# Corys in a nano



## colonel mustard (Apr 21, 2007)

HI is it posible to add some small corys to a heavily planted nano tank or would there not be enough substrate uncovered for them to find food on

thanks for any help you can give me


----------



## JanS (Apr 14, 2004)

How big is your nano?

If it's at least 5 gallons, you could add some dwarf Cory's. I think they'd still be able to pick through the plants to get the food, but it's always a good safeguard to add a regular Tetramin (or compatible) tablet to the tank a few times per week to make sure they're getting their nutrition.


----------



## dhavoc (Mar 17, 2006)

i keep 3 pygmie cory's and a dwarf honey groumi in a 8x8x8 cube. they are all healthy and stay small enough. just dont overload with fish/shrimp and do water changes and you will be fine.


----------



## Aussie_hippie_2 (Nov 11, 2006)

Yeah, try to find some pygmie cories, as depending on how big your tank is, they may be perfect. But be warned, they are very hard to find...


----------



## NatalieT (Mar 20, 2007)

If you want to look by scientific names, you can look for corydoras pygmaeus, c. hastatus, or c. habrosus. They're all equally small, have slightly different color patterns, and some places will sell one but not another. I've seen some of them at one or another place online, I just can't remember where right now. There were some c. pygmaeus on aquabid recently too.

Edit: I just went looking for which places I'd seen them before.
I found some listed for sale at http://www.azgardens.com/corys_loaches.php
Also http://www.corysrus.com/ lists all three kinds in their catalog, but says out-of-stock.

I have not dealt with either place, I just looked at their web page.


----------



## Valley (Feb 28, 2007)

I can vouch for corysrus. He's a good guy and if you ask after a specific fish he'll do his best to get it for you. I haven't dealt with azgardens but they have been around a while. That's usually a good sign. Good luck HTH


----------



## dhavoc (Mar 17, 2006)

watch it with az, do a forum search to see what i mean. they are fine for supplies and plants mostly but with livestock......


----------



## JanS (Apr 14, 2004)

Better betta's on Aqua Bid carries them from time to time as well and they have excellent stock. 

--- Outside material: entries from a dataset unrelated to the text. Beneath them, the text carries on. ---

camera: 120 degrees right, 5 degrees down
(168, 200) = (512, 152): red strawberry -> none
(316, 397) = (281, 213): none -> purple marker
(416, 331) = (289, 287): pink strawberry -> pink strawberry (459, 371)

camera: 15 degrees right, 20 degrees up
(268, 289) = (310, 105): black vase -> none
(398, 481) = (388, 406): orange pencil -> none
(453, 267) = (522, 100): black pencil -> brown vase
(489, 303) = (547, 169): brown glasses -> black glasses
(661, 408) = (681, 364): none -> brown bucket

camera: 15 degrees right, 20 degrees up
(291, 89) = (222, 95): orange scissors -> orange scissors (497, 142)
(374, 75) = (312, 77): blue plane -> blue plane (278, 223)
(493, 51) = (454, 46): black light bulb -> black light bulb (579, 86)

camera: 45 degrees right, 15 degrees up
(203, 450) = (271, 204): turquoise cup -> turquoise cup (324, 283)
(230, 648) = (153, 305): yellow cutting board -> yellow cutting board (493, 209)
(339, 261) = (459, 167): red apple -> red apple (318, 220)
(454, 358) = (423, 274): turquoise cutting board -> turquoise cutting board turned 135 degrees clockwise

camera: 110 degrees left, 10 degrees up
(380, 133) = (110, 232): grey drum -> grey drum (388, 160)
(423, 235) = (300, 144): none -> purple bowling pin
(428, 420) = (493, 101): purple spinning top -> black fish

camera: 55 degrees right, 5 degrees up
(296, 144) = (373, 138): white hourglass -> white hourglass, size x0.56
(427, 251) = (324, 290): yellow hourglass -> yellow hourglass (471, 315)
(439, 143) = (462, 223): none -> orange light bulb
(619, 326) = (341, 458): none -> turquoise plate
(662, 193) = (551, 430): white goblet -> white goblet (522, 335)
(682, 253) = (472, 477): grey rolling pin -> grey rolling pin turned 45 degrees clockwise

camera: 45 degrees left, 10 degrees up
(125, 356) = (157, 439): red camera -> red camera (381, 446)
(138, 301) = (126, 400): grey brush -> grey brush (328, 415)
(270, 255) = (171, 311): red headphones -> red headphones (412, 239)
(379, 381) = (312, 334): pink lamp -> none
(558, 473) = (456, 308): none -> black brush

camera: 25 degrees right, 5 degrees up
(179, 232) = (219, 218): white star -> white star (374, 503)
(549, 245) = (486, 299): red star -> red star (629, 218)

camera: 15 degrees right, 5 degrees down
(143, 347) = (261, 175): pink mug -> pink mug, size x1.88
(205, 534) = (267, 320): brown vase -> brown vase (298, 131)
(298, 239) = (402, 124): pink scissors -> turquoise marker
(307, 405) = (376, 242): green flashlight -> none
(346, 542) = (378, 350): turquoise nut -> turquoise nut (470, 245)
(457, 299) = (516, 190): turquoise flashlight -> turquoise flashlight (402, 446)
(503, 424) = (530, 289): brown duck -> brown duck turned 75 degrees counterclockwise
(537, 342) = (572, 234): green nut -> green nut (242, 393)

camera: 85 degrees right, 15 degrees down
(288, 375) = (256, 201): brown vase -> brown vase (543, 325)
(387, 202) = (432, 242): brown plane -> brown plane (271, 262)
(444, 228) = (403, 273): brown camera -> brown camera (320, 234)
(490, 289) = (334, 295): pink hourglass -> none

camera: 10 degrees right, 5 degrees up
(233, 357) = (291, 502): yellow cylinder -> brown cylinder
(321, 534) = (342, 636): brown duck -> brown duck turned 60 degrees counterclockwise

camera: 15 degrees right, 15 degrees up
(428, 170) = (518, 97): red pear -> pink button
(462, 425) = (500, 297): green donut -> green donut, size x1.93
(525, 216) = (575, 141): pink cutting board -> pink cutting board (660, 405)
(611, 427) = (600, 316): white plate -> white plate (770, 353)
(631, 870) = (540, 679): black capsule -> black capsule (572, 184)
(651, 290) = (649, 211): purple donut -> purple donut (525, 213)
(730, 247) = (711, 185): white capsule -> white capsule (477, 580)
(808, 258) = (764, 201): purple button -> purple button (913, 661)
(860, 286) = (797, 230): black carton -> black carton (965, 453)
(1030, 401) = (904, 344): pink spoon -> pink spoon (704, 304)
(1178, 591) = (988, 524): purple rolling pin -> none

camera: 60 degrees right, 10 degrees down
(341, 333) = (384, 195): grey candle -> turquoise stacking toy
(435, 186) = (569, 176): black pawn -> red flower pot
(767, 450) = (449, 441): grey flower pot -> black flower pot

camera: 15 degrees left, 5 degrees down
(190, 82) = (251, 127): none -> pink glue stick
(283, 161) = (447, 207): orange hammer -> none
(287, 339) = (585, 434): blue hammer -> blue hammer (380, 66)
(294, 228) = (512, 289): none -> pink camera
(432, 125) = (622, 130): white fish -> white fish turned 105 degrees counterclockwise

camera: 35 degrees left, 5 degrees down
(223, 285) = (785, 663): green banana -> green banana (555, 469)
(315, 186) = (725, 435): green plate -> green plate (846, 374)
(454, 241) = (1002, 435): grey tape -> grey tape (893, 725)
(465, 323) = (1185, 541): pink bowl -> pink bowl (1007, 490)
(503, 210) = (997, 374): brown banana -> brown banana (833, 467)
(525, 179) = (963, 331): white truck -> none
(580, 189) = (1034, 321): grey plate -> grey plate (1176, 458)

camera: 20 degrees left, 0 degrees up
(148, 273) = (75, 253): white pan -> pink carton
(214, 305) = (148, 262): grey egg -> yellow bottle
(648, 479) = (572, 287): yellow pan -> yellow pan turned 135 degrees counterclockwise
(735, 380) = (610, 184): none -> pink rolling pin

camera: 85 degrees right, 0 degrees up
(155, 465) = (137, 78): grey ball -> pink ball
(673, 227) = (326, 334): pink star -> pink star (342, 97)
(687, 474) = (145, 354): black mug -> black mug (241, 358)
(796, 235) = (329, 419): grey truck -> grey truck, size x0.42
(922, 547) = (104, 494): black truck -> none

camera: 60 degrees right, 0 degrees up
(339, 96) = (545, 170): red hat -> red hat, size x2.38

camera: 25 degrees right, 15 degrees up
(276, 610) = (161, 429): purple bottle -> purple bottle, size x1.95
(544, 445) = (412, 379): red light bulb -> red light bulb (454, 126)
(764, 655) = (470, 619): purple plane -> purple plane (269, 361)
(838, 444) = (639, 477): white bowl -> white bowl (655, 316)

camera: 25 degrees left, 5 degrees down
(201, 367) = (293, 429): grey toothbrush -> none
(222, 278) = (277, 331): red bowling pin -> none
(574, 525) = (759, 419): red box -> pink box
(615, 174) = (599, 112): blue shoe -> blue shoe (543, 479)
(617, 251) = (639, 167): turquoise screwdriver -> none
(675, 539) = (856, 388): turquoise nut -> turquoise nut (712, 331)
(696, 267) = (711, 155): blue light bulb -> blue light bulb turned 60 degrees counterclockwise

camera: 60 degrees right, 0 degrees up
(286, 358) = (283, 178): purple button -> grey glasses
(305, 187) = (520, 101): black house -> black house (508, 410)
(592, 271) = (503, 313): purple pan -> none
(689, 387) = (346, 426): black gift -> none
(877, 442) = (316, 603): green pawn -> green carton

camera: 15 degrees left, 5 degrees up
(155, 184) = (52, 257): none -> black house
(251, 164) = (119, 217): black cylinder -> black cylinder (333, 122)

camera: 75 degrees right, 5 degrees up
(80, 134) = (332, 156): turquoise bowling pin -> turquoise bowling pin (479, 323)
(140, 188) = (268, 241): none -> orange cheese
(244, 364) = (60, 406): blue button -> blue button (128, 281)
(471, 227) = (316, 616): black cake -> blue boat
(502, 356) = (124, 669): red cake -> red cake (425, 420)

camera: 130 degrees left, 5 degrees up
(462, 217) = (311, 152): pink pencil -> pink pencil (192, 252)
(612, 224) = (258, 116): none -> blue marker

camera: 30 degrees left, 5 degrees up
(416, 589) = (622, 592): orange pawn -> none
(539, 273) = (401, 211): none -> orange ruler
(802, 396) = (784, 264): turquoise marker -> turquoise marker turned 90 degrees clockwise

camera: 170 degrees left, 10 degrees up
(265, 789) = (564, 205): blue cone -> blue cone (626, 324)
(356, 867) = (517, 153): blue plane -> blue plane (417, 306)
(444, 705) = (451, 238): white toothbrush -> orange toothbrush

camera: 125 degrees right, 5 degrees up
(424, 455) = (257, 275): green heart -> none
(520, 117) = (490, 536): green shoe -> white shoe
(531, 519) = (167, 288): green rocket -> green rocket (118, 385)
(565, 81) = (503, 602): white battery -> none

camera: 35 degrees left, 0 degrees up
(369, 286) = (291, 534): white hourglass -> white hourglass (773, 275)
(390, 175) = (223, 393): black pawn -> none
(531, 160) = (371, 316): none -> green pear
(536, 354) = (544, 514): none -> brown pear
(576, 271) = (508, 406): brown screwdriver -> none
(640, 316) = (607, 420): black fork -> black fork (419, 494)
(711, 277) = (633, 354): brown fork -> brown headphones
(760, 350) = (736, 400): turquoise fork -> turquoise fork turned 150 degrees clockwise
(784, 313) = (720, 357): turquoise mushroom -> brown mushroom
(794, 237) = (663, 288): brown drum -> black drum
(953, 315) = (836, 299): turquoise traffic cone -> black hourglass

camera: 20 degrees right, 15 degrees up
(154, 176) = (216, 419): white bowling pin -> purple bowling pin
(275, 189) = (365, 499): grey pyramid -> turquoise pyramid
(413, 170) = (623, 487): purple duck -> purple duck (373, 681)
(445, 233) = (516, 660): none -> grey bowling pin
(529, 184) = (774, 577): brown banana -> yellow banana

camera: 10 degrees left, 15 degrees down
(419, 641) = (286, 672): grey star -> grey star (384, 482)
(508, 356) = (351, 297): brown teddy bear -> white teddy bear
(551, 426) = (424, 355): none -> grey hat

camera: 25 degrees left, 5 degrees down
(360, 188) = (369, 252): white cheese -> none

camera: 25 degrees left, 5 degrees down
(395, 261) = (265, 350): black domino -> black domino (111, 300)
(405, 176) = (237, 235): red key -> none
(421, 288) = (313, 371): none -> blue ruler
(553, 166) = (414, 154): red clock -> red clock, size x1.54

Edit: Did Better Betta's change their name to Corysrus?


----------



## erijnal (Apr 5, 2006)

Jan, it does seem that they changed their name.


----------



## JanS (Apr 14, 2004)

Thanks James. I guess the Corysrus does make more sense for them since they carry such a huge varitey of them. 

I highly recommend them too, since they're one and the same as the ones mentioned above.


----------